• _Work item_
Continue the figure captions on the polymorphic Gompertzian model from the point where they stop.

Fig 1.
The polymorphic Gompertzian model’s fit to in vitro data.
Fit of the polymorphic Gompertzian model to in vitro dynamics of sensitive, resistant and total cancer cell populations across four experimental conditions and different initial ratios of sensitive cells. Each graph displays the measured cell counts (crosses) and the model fit (lines) to one well. Sensitive, resistant, and total populations are colored in green, orange, and blue, respectively. For each well measured proportion of sensitive cells at time point t3 = 12h (start of the model’s fit) is stated above the graph. Columns represent experimental conditions (presence or absence of drug and CAF). Rows contain wells in different conditions with similar initial proportions of sensitive cells.
Fig 2.
Mean Absolute Percentage Error (MAPE) of the polymorphic Gompertzian model’s fit to in vitro data.
MAPEs of the model’s fit to dynamics of sensitive, resistant and total cancer cell populations are presented for a range of initial proportion of sensitive cells. Data points are colored according to experimental conditions of the well (presence or absence of drug and CAF).
Fig 3.
Distribution of the polymorphic Gompertzian model’s parameters across in vitro wells.

• _Material supplied_
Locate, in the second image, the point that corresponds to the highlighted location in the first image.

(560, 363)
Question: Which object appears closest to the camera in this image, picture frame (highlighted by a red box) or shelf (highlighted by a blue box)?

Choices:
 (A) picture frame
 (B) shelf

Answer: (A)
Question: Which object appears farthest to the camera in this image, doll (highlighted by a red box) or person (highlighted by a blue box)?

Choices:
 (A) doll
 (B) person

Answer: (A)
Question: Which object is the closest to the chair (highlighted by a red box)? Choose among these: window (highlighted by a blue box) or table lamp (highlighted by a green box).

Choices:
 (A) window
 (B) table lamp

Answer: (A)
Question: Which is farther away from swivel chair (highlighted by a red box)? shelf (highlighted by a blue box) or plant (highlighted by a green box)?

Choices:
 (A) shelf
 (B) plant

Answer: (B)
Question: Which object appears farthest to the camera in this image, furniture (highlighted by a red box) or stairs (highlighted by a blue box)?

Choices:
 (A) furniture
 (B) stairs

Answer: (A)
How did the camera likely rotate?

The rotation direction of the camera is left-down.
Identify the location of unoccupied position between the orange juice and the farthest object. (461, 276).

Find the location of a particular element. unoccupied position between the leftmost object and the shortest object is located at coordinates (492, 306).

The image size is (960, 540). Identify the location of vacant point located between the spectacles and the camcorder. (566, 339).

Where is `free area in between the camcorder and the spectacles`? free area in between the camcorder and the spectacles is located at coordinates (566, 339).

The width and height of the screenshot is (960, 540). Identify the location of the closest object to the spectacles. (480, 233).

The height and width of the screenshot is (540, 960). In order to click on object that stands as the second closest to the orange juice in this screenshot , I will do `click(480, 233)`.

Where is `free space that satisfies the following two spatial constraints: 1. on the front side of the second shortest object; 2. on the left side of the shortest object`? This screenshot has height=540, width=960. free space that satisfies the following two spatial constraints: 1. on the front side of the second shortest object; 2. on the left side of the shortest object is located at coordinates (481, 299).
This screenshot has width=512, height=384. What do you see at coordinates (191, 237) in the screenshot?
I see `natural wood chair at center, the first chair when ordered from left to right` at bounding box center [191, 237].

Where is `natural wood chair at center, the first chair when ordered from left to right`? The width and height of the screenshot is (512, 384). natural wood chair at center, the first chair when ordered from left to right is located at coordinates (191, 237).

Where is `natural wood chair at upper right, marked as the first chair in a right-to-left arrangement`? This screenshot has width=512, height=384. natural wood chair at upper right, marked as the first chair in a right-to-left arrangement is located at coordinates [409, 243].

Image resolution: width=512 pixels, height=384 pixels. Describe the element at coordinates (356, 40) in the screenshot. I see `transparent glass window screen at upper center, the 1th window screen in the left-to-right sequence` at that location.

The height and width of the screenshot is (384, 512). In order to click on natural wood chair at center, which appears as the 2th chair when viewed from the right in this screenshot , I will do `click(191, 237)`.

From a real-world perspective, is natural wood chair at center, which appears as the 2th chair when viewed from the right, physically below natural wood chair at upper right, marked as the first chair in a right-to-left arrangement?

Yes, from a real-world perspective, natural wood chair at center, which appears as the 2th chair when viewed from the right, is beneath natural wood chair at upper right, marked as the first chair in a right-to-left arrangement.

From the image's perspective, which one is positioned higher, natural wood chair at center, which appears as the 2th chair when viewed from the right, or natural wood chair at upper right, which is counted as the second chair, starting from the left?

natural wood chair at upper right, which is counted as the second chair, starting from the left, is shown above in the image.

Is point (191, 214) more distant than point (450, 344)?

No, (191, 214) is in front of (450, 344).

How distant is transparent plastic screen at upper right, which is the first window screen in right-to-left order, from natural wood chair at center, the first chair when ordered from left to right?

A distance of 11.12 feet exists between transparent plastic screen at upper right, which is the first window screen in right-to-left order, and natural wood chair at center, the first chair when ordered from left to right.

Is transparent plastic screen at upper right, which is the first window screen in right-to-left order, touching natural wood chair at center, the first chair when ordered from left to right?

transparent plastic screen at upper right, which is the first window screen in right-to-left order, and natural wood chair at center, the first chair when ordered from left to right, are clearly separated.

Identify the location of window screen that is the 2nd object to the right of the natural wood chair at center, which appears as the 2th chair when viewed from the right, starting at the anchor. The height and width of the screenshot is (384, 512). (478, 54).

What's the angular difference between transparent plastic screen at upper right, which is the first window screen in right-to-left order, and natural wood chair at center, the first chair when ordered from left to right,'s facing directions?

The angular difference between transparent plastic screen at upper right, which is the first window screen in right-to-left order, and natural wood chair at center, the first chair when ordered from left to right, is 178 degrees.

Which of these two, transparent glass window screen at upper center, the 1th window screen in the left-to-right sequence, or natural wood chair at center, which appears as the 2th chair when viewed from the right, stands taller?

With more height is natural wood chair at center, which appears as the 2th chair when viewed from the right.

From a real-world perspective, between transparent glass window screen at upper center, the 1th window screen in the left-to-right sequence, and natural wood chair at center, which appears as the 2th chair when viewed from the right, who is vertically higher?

• _Exercise response_
Parameters of the polymorphic Gompertzian model fitted to in vitro data across four experimental conditions (indicated in columns) and range of initial proportions of sensitive cells. Each dot in the graphs corresponds to the parameter value of the model fitted to dynamics from one well. The orange line indicates the mean value of treatment sensitivity λ in a given experimental condition.
Fig 4.
The fit of the polymorphic Gompertzian model to in vivo data across five trend categories.
Each row shows five patient cases corresponding to one of the trend categories: “Growth”, “Decline”, “Delayed response”, “U-shape” or “Fluctuate”. Measured tumor volume over time is marked with orange crosses. The blue line represents the model’s fit to the total tumor size dynamics, green and orange lines represent predicted dynamics of sensitive and resistant populations sizes respectively.
Table 1.
Comparison of the models’ fit errors in trend categories.
The table presents p-values of t-tests between two groups of nMSE. Bold text indicates statistically significant p-values.